1 —> E[n] —> E —-> E —> 1

(where the map E —-> E is multiplication by n) so H^1(k,E[n]) —> H^1(k,E)[n] is surjective. Now H^1(k,E[n]) is finite (as is Galois cohomology of p-adic fields with any finite coefficients), so H^1(k,E)[n] is finite. Hence, under the above vanishing hypothesis we’d have that H^1(k,E) = H^1(k,E)[n] is finite.

But it is a theorem for Tate, for any abelian variety A over a p-adic field k (= finite extension of Q_p), H^1(k,A) is Q/Z-dual to the compact group A*(k) where A* = dual abelian variety. In particular, H^1(k,A) is Q/Z to the uncountable A*(k) when A is nonzero, so H^1(k,E) is huge (certainly not finite!).
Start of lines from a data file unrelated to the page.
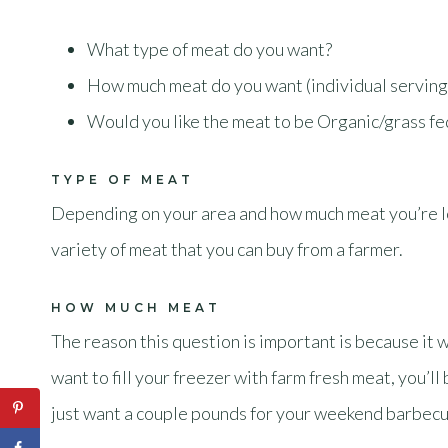
What type of meat do you want?
How much meat do you want (individual serving
Would you like the meat to be Organic/grass f
TYPE OF MEAT
Depending on your area and how much meat you’re loo
variety of meat that you can buy from a farmer.
HOW MUCH MEAT
The reason this question is important is because it 
want to fill your freezer with farm fresh meat, you’l
just want a couple pounds for your weekend barbecu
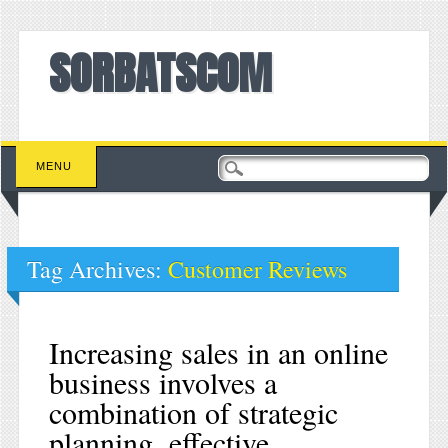
SORBATSCOM
Main menu
Skip to content
MENU
Tag Archives:
Customer Reviews
Increasing sales in an online
business involves a
combination of strategic
planning, effective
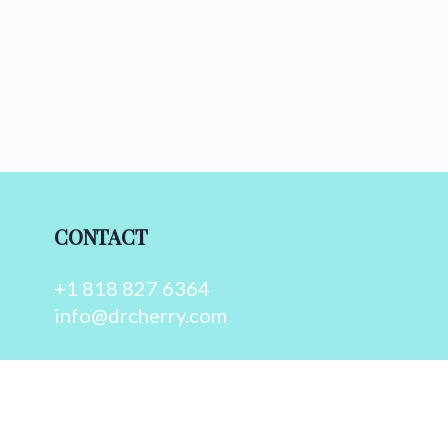
CONTACT
+1 818 827 6364
info@drcherry.com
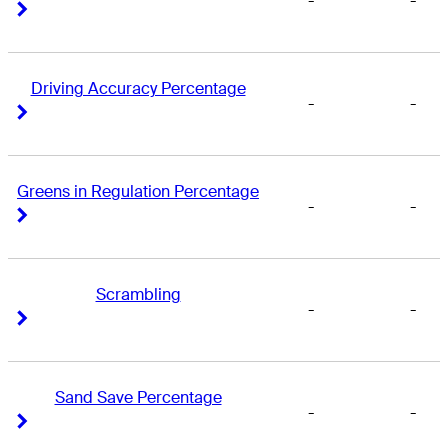
-
-
Right Arrow
Right Arrow
Driving Accuracy Percentage
-
-
Right Arrow
Right Arrow
Greens in Regulation Percentage
-
-
Right Arrow
Right Arrow
Scrambling
-
-
Right Arrow
Right Arrow
Sand Save Percentage
-
-
Right Arrow
Right Arrow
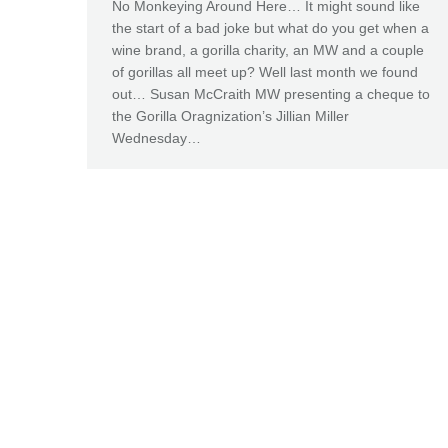
No Monkeying Around Here… It might sound like
the start of a bad joke but what do you get when a
wine brand, a gorilla charity, an MW and a couple
of gorillas all meet up? Well last month we found
out… Susan McCraith MW presenting a cheque to
the Gorilla Oragnization’s Jillian Miller
Wednesday…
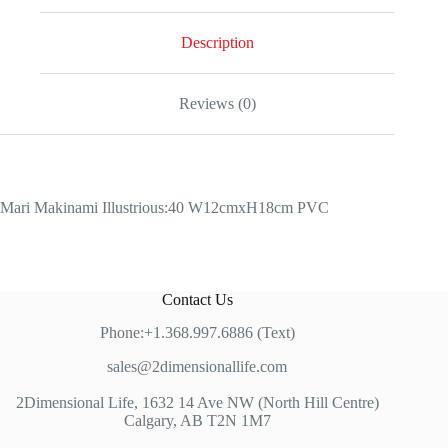
Description
Reviews (0)
Mari Makinami Illustrious:40 W12cmxH18cm PVC
Contact Us
Phone:+1.368.997.6886 (Text)
sales@2dimensionallife.com
2Dimensional Life, 1632 14 Ave NW (North Hill Centre)
Calgary, AB T2N 1M7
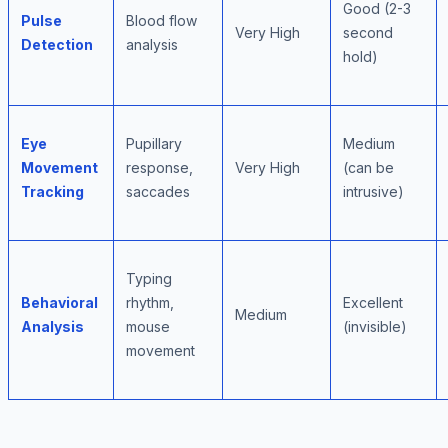
Good (2-3
Pulse
Blood flow
Very High
second
Detection
analysis
hold)
Eye
Pupillary
Medium
Movement
response,
Very High
(can be
Tracking
saccades
intrusive)
Typing
Behavioral
rhythm,
Excellent
Medium
Analysis
mouse
(invisible)
movement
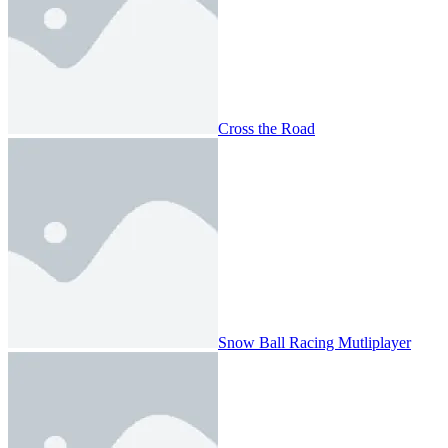
Cross the Road
Snow Ball Racing Mutliplayer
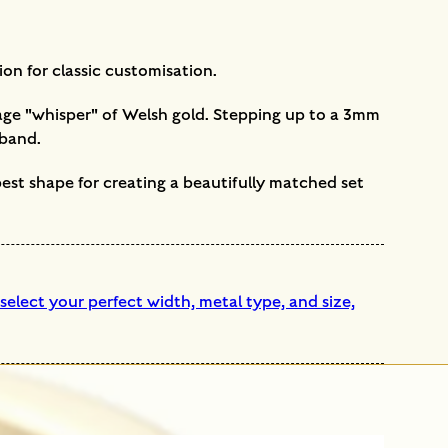
ion for classic customisation.
ntage "whisper" of Welsh gold. Stepping up to a 3mm
 band.
 best shape for creating a beautifully matched set
elect your perfect width, metal type, and size,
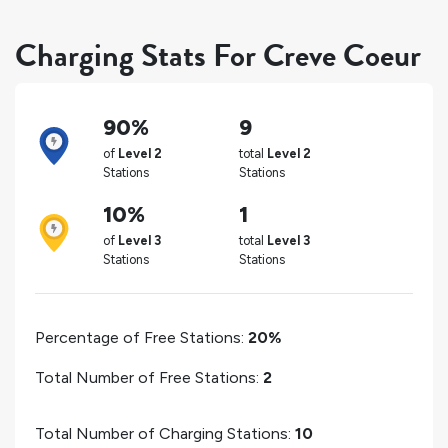
Charging Stats For Creve Coeur
90%
9
of
Level 2
total
Level 2
Stations
Stations
10%
1
of
Level 3
total
Level 3
Stations
Stations
Percentage of Free Stations:
20%
Total Number of Free Stations:
2
Total Number of Charging Stations:
10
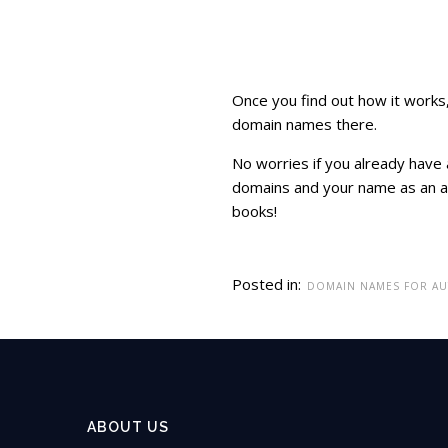
Once you find out how it works, 
domain names there.
No worries if you already have 
domains and your name as an au
books!
Posted in:
DOMAIN NAMES FOR A
ABOUT US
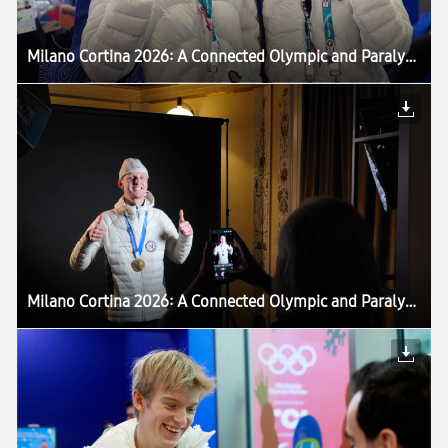
Milano Cortina 2026: A Connected Olympic and Paralympic Winter Games Powered by Samsung — Setting the Stage for LA28 Games
Milano Cortina 2026: A Connected Olympic and Paralympic Winter Games Powered by Samsung — Setting the Stage for LA28 Games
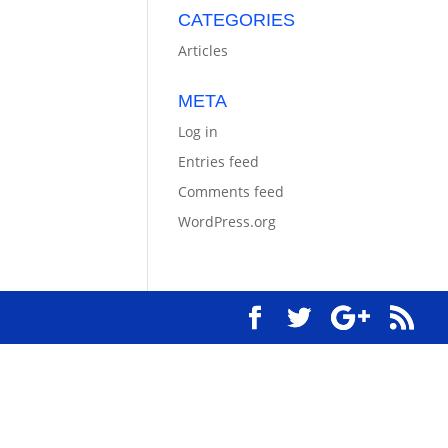
CATEGORIES
Articles
META
Log in
Entries feed
Comments feed
WordPress.org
If one uses deeper global input then one can make examples over number fields. In fact, for any nonzero abelian variety A over any number field k and any finite set S of places of k that is “sufficiently large” (depending on the rank of A(k) and a few other things), the subgroup Sha^1_S(k,A) of classes in H^1(k,A) that have a local point at all places outside S is infinite. But its n-torsion subgroup is again finite for any specific n > 0 (if you enlarge S to contain all places over primes dividing n, say), so H^1(k,A) contains classes that are not split by any number field k’/k of degree below whatever bound you choose. That gives examples over k = Q as torsors for whatever elliptic curve you like. (By the way, this sort of thing is one reason that for the conjectural finiteness of Tate-Shafarevich of abelian varieties over global fields, it is crucial to take the set S of ignored places to be empty. Ironically, if one considers torsors for smooth connected linear algebraic groups G rather than abelian varieties, then allowing any finite S is fine; the pointed set Sha^1_S(k,G) turns out to always be finite, due to a lot of deep results in the arithmetic theory of semisimple groups and global class field theory.)